I think honestly, part of it too is I look at the trends, not in industry. In fact, I rarely look in industry myself, other than when ChatGPT or something like that shows up and completely changes the global marketplace. But I'm watching the trends and the patterns of, what are people talking about? What are people doing and where is the world going? With a highly developed skill of pattern recognition, that really helps to chart my path, so that I feel like I can, using a good Canadian hockey analogy, shoot the puck not to where the skater is, but where they're going to be, and keep us always moving ahead and inspired and excited about what lays in the future.

I think it is answering what I call the Krista's Three Critical Questions. So, question number one is, what business do you want to be in? Question number two is, what life do you want to lead? Question number three is, who do you want to serve? Questions one and two, you can think of them almost in an infinity loop, because every business decision that you make, as far as what business you actually want to be in, what do you want to be doing each day when you get up and go to your work hours, that has a lifestyle implication. Every lifestyle decision you make has a business implication. So, getting those two in harmony and then being able to productize and monetize it in a way that serves that amazing ideal client, and I really believe that a person's ideal customer is a former version of themselves. I think when you look at the seasons through which you've lived your life, you can find that when you tap into that as your ideal customer, you can help them uniquely in a way nobody else can.
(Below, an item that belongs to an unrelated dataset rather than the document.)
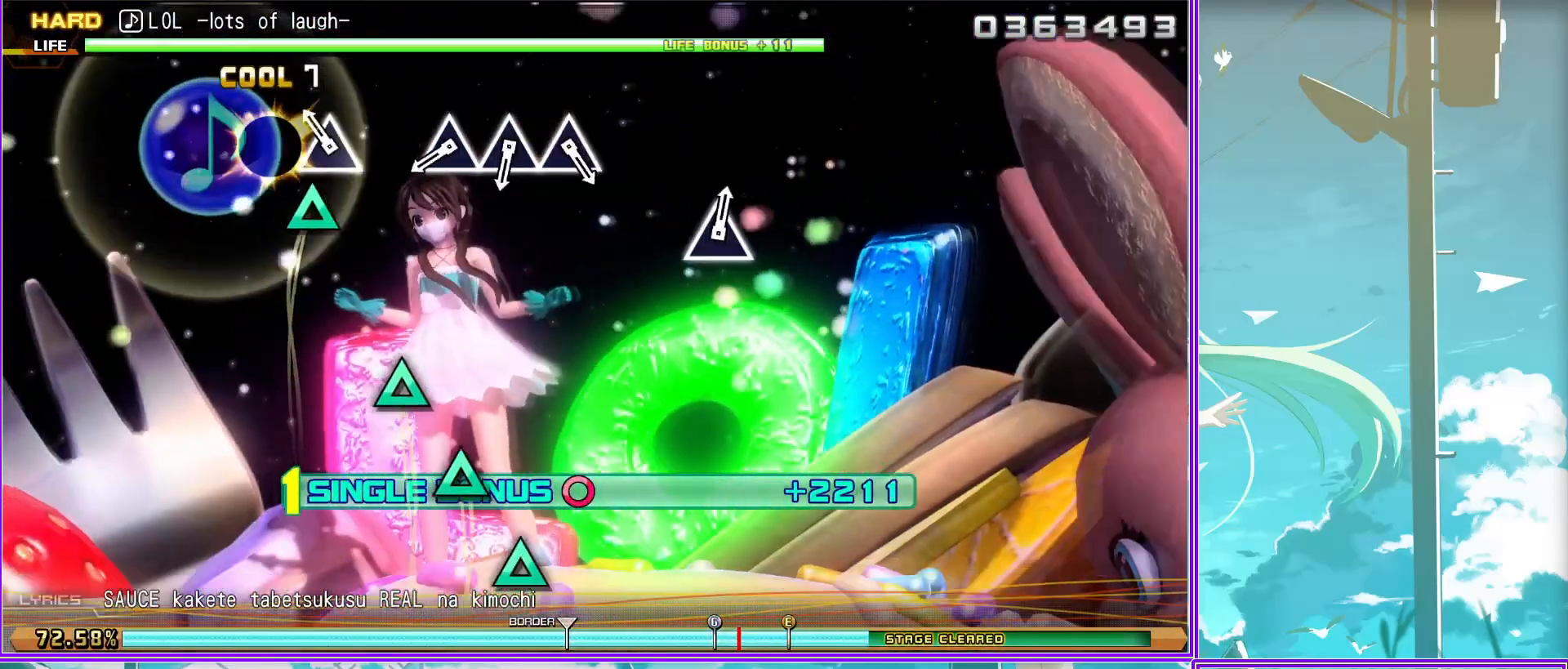
{"buttons": ["TRIANGLE", "L2"], "left_stick": "center", "right_stick": "center", "events": [[50, "TRIANGLE", "down"], [167, "TRIANGLE", "up"], [267, "TRIANGLE", "down"], [383, "TRIANGLE", "up"], [483, "TRIANGLE", "down"]]}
You can continue to lay the foundation for an evolutionary customer journey, that then as you continue to grow and evolve, creates a long tail of opportunity for the customer to consume as well. I think just on that one, what business do you want to be in question... Like for example, when I franchised Organized For Life, if someone would've said, and I interviewed 23 different franchisors before I franchised, never once did someone say, "What business do you want to be in?" Because I would have said, building and growing the best organizing company on the planet. What I realized in horror a week or a day later after I had my inch and a half thick franchise agreement, is that I was now in the business of selling franchises. I didn't want to be in that business ever.
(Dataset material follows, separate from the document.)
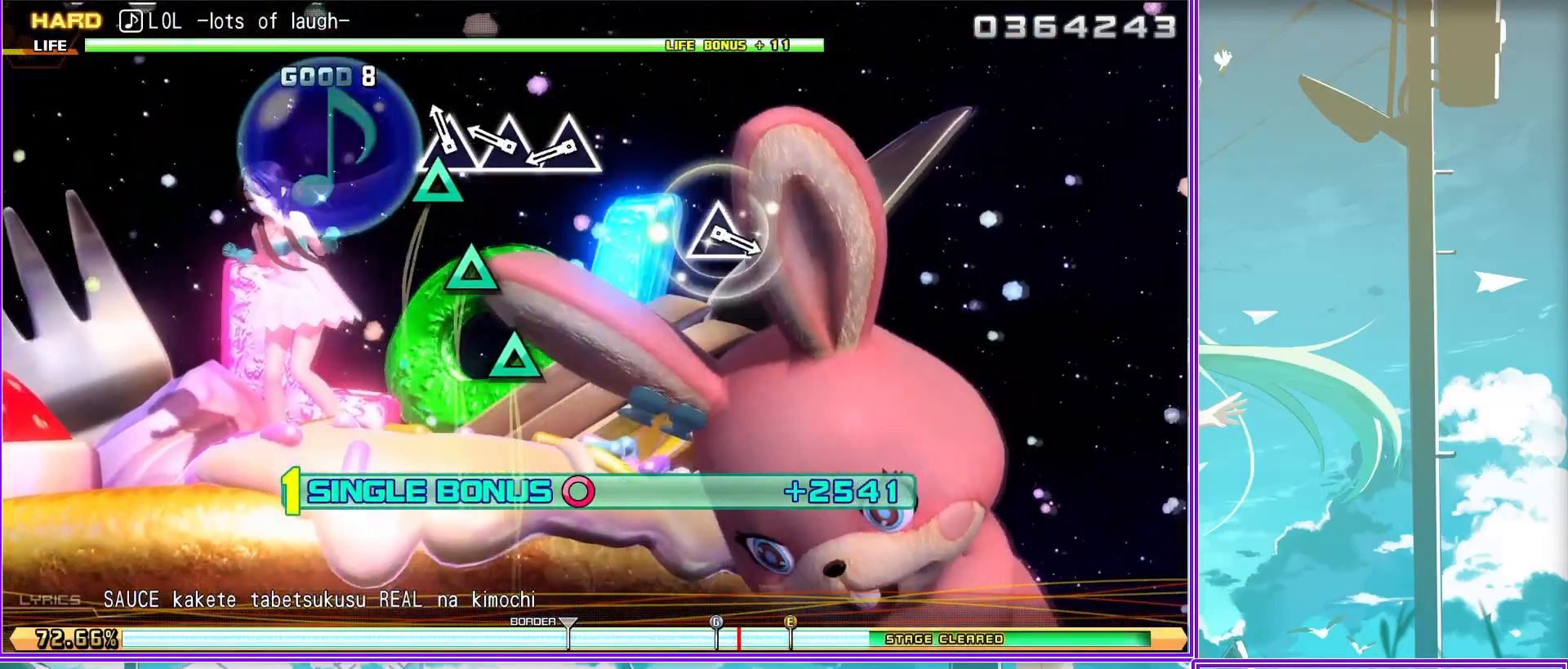
{"buttons": ["L2"], "left_stick": "center", "right_stick": "center", "events": [[100, "TRIANGLE", "up"]]}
So, just by choosing the wrong growth model, it put me in a situation that I couldn't get out of, besides the Jerry Maguire moment walk away. Starting with the life you want to lead first, this desire I've had for this gypsy, world-preneur thing that we're doing, it's been a dream in my heart forever. I just didn't have the courage to listen and be honest with myself when I answered the question, what life do I want to lead? Because if I put that front and center, I would've built everything different the first time. But that's also the beauty of the journey, right? Is we're going to make so many mistakes along the way, and that's where all the magic is.